А если начнешь слабину проявлять, думать, сомневаться, жалеть, входить в положение, сомневаться, что сосед-приятель может быть шпионом и врагом, - сам моментально превратишься в изменника и хорошо доселе законспирированного врага. Быстро посадят, раскрутят, заставят признаться в чем угодно... Пришлют более старательную и шуструю замену. Можно конечно утверждать, что в НКВД-МГБ были одни мерзавцы, которые глазом не моргнут и вчерашнего друга начнут тут же пытать, а вчерашнюю невестку насиловать на глазах её арестованного отца. Что и говорить, заслужили эти товарищи такую "славу".
Но не все.
***
Борис приехал на Север с семьей. Жена устроилась учителем пения в местную среднюю школу, туда же поступила и дочь. Сын до школы еще не дорос. По плану поисков нефти и газа, в неизведанных районах предполагалось пробурить редкую сеть разведочных скважин. По координатам три из них, самые северные, попали на огромную территорию района. Районный центр и был выбран в качестве основной базы.

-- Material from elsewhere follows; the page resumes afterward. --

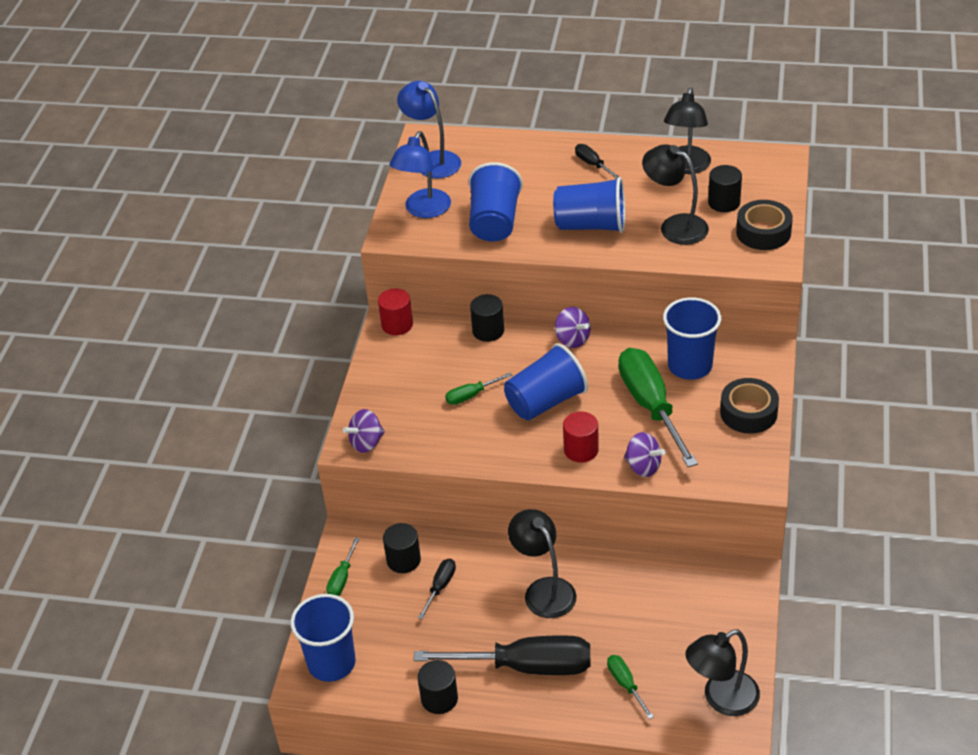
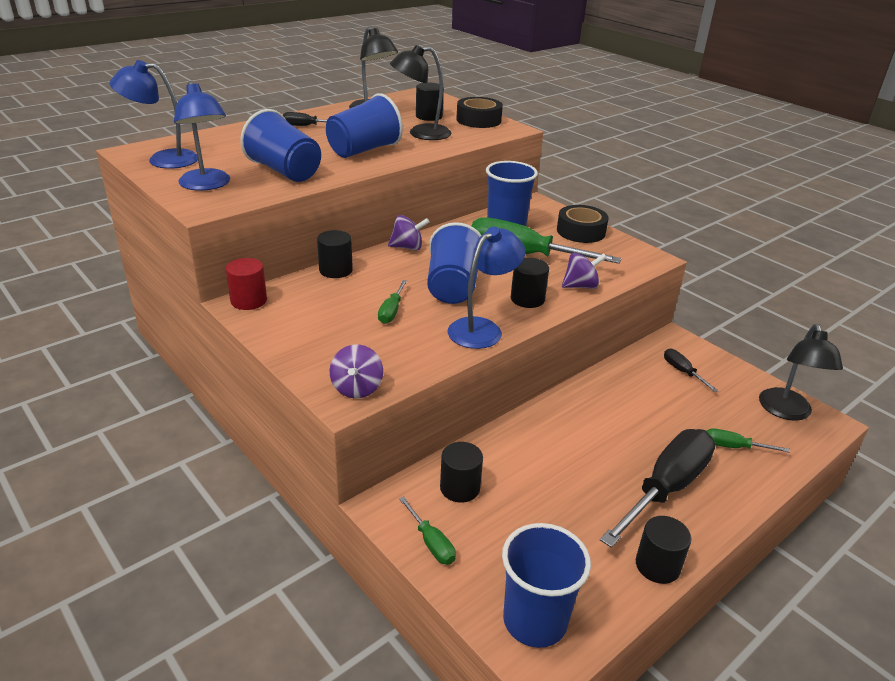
camera: 55 degrees left, 10 degrees down
(440, 586) = (519, 484): black screwdriver -> black screwdriver (682, 371)
(507, 452) = (482, 328): none -> blue lamp
(544, 590) = (588, 430): black lamp -> none
(581, 450) = (527, 299): red cylinder -> black cylinder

Новому назначению предшествовала целая история.
Однажды Бориса и еще нескольких фронтовиков-евреев пригласил Л.И.Брежнев – тогда большой партийный начальник в Молдавии. Он  сказал открытым текстом:
- ...ребята, надвигается какое-то темное дело против евреев. Я не смогу вас защитить. Пожалуйста, разъезжайтесь в необжитые районы, я каждому помогу с вызовом на новое место работы.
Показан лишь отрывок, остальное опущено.